Jeudi 26 Novembre 2015


YouTube et TV, ami ou ennemi ?
Récemment, la régie IP et Thierry Tacheny (Divedia Consulting) se sont penchés sur l’impact des développements digitaux sur la télévision, s’interrogeant notamment sur le poids réel de YouTube.
 
YouTube pourrait-il porter préjudice à la télévision classique ? C’est la question que pose IP, dans une analyse récente. On voit immédiatement où le bât blesse dès que l’on aborde la question des chiffres. Ce qui frappe lorsqu’on interviewe un représentant de YouTube, c’est l’impossibilité d’obtenir des données précises sur un marché. Vous apprendrez que la plateforme est disponible dans 75 pays, qu’elle compte plus d'un milliard d'utilisateurs, que 300 heures de vidéos sont mises en ligne chaque minute, etc. Bref, des données à première vue impressionnantes, mais qui se révèlent au final bien maigres pour un annonceur local.

Thierry Tacheny apporte un autre éclairage sur ces chiffres. Lors du séminaire "Tell A Vision", récemment organisé par l'ABMA, l'ex CEO de SBS n'a pas manqué de rappeler qu’après 10 ans, YouTube n’est toujours pas profitable. De son côté, IP souligne qu'il est difficile de comparer YouTube, pour lequel la plupart des chiffres sont issus d’études déclaratives (souvent faussées par la propre perception de l’individu questionné), et la télévision, qui bénéficie d’une mesure audimétrique précise, passive et sophistiquée, reconnue comme mesure standard au niveau international.

La pénétration des seconds écrans a explosé, mais, souligne encore IP, malgré la popularité d’Internet et des sites de vidéos, la télévision reste de loin le média le plus populaire, y compris auprès des cibles les plus jeunes. En comparaison, la durée de vision moyenne journalière de YouTube reste insignifiante. La couverture quotidienne du total TV s’élève à 75% au nord et 72% sur les 15+, contre respectivement 26% et 38% pour YouTube (d’après l’étude déclarative menée en interne). De plus, la durée de vision des principales chaînes commerciales belges francophones atteint 2h28 par jour sur l’ensemble de la population 15-54. Par contre une étude de la RMB révèle qu’un internaute surfant sur YouTube n’y passerait en moyenne que 4' par visite. 45% des 15-64 affirment que la TV est le média qui leur manquerait le plus si tous les médias venaient à disparaître, contre 3% pour les vidéos en ligne telles que YouTube ou Dailymotion. Sur les 15-24, le taux de préférence est de 33% pour la TV vs 7% pour les vidéos en ligne. 
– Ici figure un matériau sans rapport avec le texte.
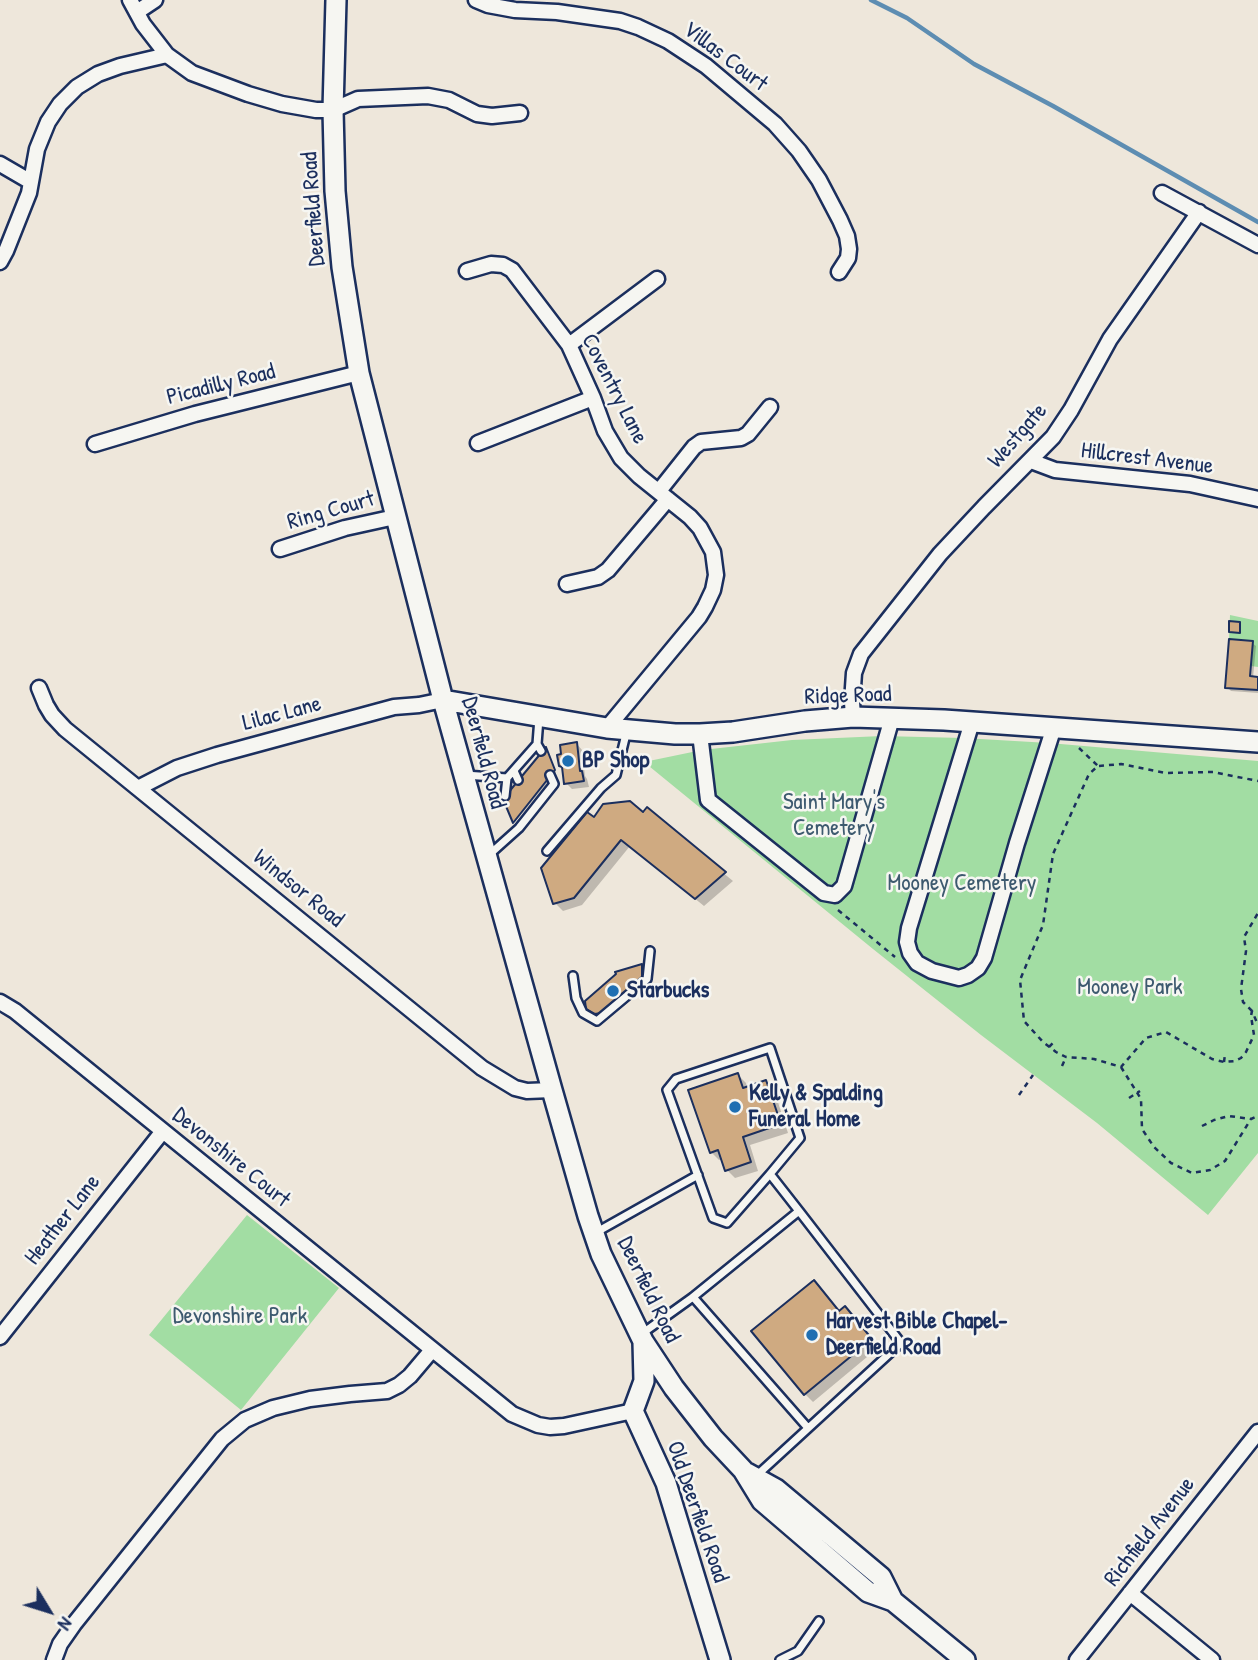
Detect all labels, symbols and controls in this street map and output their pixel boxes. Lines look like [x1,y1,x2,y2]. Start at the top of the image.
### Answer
street label: Villas Court [677,16,773,98]
street label: Deerfield Road [296,151,332,267]
street label: Coventry Lane [575,329,653,449]
street label: Picadilly Road [164,358,278,412]
street label: Westgate [983,398,1053,474]
street label: Hillcrest Avenue [1079,437,1215,481]
street label: Ring Court [284,485,378,537]
street label: Ridge Road [804,681,892,711]
street label: Lilac Lane [240,690,324,738]
street label: Deerfield Road [455,694,511,812]
place label: BP Shop [582,747,649,775]
marker: BP Shop [560,753,576,769]
park label: Saint Mary's Cemetery [783,789,885,843]
street label: Windsor Road [247,844,349,934]
park label: Mooney Cemetery [888,870,1036,898]
park label: Mooney Park [1077,974,1183,1002]
place label: Starbucks [627,977,709,1005]
marker: Starbucks [605,983,621,999]
place label: Kelly & Spalding Funeral Home [749,1080,883,1134]
marker: Kelly & Spalding Funeral Home [727,1099,743,1115]
street label: Devonshire Court [166,1102,296,1214]
street label: Heather Lane [19,1169,107,1271]
street label: Deerfield Road [610,1232,686,1348]
park label: Devonshire Park [173,1303,307,1331]
place label: Harvest Bible Chapel- Deerfield Road [826,1308,1008,1362]
marker: Harvest Bible Chapel- Deerfield Road [804,1327,820,1343]
street label: Old Deerfield Road [660,1438,734,1586]
street label: Richfield Avenue [1099,1472,1201,1592]
north arrow [14,1576,84,1646]
text: N [52,1612,79,1636]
En termes d’offres commerciales, les médias digitaux expriment leur puissance en "vues" ou en "impressions". Les statistiques de YouTube en Belgique font état de quelque 170 millions de vues par mois ; soit deux milliards annuellement… Un chiffre qui correspond à une vue par individu tous les deux jours, en moyenne. Alors qu’en 2014, la TV a généré 81,5 milliards de "vues" publicitaires. Dans ce marché globalisé de façon approximative, YouTube représenterait en Belgique une part de marché inférieure à 2,4%. Et ce en ne tenant pas compte de l’ad-skipping, estimé à près de 80% sur YouTube. Les 20% des spots restants, ceux pour lesquels une vidéo pub a effectivement été visionnée, ne représenteraient environ que 400.000 spots par an. En suivant cette logique, la PDM commerciale de YouTube tomberait ainsi à 0,5%.

Internet, et donc YouTube, est aussi confronté à un problème rémanent : un peu plus de  15% des investissements seraient détournés frauduleusement par des  robots, et ce détournement représenterait jusqu’à 23% des "vues". « Kellogg’s, pour ne citer que cet annonceur, a cessé d’utiliser YouTube parce cette dernière refuse tout contrôle », rappelle Thierry Tacheny.

Pour IP, la puissance de YouTube est réelle, son impact certain et son potentiel ne fait pas débat. Le consommateur a une approche différente de ces deux médias, qui correspondent à des attentes distinctes. Mais YouTube n’est pas un média de masse, contrairement aux chaînes de télévision. Aux yeux de la télévision, YouTube est un ami, un support potentiel de diffusion et de promotion. YouTube est même complémentaire à la TV.